§ What needs to be done: Filter the records below and copy every line containing the word "which".

§ Data under study:

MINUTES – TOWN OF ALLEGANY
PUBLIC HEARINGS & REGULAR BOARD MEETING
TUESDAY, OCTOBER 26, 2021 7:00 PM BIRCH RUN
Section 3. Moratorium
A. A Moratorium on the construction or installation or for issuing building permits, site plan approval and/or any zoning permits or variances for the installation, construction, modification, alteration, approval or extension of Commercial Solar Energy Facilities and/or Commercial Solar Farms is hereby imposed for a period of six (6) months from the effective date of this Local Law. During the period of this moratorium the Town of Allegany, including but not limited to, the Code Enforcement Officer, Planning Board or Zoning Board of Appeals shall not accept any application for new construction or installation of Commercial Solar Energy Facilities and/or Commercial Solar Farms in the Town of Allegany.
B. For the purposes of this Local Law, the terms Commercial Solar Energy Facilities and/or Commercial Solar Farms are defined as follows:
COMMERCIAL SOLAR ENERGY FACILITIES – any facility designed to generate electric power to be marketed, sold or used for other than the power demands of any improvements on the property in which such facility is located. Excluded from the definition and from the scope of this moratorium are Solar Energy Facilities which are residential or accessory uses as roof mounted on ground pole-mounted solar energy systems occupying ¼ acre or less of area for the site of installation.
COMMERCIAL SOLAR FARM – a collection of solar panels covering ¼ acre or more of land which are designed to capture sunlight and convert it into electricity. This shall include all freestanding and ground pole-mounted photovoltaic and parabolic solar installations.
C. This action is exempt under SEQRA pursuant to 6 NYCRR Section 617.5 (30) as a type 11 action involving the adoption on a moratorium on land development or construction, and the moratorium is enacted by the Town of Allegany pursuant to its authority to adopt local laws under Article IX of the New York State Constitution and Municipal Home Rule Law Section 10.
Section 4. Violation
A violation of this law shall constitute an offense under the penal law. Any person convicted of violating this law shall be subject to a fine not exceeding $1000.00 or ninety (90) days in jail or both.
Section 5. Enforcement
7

§ Completed task:
COMMERCIAL SOLAR ENERGY FACILITIES – any facility designed to generate electric power to be marketed, sold or used for other than the power demands of any improvements on the property in which such facility is located. Excluded from the definition and from the scope of this moratorium are Solar Energy Facilities which are residential or accessory uses as roof mounted on ground pole-mounted solar energy systems occupying ¼ acre or less of area for the site of installation.
COMMERCIAL SOLAR FARM – a collection of solar panels covering ¼ acre or more of land which are designed to capture sunlight and convert it into electricity. This shall include all freestanding and ground pole-mounted photovoltaic and parabolic solar installations.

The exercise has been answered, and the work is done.